Despite our initial success, it is important to also note several limitations of the approach used. As already mentioned, spurious correlations may occur between 16S rRNA gene sequences, and, thus, the results we obtain are simply hypotheses to be further explored rather than the absolute truth. We also note that for a same 'most wanted' OTUs we could often identify multiple MGS sequences with a correlation value higher than our selected cutoff of 0.65. In the vast majority of cases, the multiple hits had the same genus-level taxonomic classification. This observation may imply that multiple closely related organisms inhabiting the same ecological niche have similar abundance profiles. As such, these organisms are difficult to distinguish from each other by coabundance methods and may confound our approach. Larger numbers of phenotypically different samples will likely reduce this confounding effect as different organisms, even if closely related, will respond differently to environmental parameters. We also recommend that in such situations researchers pursue in further validation experiments not just the best hit, but all the MGS sufficiently well correlated with an OTU.

Furthermore, it is important to note that the MGS genomes we linked to the 'most wanted' 16S rRNA gene sequences were themselves reconstructed through coabundance techniques and likely capture just the core genome of the corresponding organisms. The accessory genes within the pangenome frequently have patterns of abundance different from those of the core genome, and may not, thus, be detected through coabundance-based approaches. As such, they represent just a partial reconstruction of the 'most wanted' genomes. Nonetheless, the availability of even a partial genomic reconstruction is valuable. This sequence can be used to design probes for the targeted capture of DNA from the organism of interest, and the genes contained within can provide insights into possible strategies for isolating the corresponding organism (e.g., by supplementing growth media with necessary nutrients or by inhibition of competing organisms through antibiotic treatment).

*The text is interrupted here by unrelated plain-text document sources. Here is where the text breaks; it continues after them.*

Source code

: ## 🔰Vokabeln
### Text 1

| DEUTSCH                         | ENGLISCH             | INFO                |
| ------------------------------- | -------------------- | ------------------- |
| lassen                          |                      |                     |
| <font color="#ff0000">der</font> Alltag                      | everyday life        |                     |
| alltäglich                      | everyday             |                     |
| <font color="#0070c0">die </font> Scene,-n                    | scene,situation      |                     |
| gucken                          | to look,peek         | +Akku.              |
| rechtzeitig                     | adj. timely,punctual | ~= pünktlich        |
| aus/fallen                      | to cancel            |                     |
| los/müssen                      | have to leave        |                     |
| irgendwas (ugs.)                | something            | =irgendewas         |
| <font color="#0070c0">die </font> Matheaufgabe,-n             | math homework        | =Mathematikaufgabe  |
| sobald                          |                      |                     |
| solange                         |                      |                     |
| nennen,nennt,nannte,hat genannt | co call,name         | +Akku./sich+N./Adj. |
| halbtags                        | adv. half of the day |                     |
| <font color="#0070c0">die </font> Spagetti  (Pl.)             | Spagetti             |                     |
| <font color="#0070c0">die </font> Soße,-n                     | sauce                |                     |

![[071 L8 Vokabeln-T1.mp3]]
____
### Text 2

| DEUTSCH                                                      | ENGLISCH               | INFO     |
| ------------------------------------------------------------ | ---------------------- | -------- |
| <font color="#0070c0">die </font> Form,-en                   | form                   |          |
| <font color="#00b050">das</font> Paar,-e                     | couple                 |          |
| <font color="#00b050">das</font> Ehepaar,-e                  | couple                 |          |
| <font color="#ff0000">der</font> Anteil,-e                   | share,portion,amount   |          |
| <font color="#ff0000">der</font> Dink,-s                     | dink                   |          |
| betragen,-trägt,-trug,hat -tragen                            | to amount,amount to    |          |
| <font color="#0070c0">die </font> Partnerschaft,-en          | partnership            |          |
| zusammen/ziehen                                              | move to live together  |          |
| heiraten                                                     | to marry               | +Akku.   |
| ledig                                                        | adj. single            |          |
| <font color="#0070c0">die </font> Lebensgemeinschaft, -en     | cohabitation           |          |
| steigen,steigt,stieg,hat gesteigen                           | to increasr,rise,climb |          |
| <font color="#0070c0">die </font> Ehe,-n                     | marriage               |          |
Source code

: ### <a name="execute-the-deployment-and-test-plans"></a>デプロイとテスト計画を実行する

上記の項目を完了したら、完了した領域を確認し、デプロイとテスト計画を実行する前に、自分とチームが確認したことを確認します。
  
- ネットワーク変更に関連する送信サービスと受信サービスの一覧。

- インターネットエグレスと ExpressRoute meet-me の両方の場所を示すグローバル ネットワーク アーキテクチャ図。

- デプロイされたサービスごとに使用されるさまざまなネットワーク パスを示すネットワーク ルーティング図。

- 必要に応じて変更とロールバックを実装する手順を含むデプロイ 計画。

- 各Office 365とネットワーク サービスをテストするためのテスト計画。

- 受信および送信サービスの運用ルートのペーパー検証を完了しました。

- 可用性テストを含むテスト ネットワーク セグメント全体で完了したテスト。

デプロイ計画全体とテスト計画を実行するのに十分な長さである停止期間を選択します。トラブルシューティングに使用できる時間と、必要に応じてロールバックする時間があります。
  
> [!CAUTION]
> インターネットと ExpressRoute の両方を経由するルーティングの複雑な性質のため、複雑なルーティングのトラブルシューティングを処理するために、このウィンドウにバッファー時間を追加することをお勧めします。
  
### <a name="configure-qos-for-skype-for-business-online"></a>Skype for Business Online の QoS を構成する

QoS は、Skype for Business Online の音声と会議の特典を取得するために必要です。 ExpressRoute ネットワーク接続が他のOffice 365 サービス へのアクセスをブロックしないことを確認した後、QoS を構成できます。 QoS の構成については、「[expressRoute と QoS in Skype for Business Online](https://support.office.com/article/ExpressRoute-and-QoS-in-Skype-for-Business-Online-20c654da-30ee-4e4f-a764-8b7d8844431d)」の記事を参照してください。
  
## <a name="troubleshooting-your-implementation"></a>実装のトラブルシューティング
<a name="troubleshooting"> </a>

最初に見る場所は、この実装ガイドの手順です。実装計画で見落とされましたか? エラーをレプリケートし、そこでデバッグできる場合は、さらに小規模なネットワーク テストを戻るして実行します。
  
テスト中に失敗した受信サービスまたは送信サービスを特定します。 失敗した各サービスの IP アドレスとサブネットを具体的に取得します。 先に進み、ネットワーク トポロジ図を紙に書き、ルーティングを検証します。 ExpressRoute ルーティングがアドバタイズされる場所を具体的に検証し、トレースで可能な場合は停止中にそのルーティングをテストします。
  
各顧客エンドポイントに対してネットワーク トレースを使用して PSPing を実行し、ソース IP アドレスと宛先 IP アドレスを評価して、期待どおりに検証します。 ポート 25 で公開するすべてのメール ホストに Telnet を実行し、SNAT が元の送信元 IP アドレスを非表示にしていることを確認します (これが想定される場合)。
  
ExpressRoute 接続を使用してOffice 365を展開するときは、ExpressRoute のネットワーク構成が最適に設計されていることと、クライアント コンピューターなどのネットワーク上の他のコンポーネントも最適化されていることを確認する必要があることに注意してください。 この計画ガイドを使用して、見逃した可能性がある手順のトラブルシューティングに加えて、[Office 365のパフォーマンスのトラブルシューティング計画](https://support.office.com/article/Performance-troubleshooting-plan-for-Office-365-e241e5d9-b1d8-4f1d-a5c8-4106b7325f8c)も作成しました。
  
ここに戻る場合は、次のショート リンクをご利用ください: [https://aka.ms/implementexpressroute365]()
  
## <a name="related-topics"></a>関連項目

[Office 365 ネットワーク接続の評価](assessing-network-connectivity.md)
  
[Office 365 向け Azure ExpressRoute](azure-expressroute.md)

Our study and parallel efforts in the community (Carr ; Alneberg ) reveal the tremendous power provided by cross-sample analyses. The information contained in the abundance profiles of genes and genomic entities across multiple samples with differing characteristics can be viewed as a proxy for the phenotypic properties of individual organisms, information that can currently only be determined for culturable organisms. We note that this is one example where metagenomic experiments comprising multiple samples provide more information than traditional genomic studies on isolate genomes, and hope our work will spur the development of new approaches that can leverage such data in the characterization of the majority of microorganisms that cannot be currently isolated and grown in culture.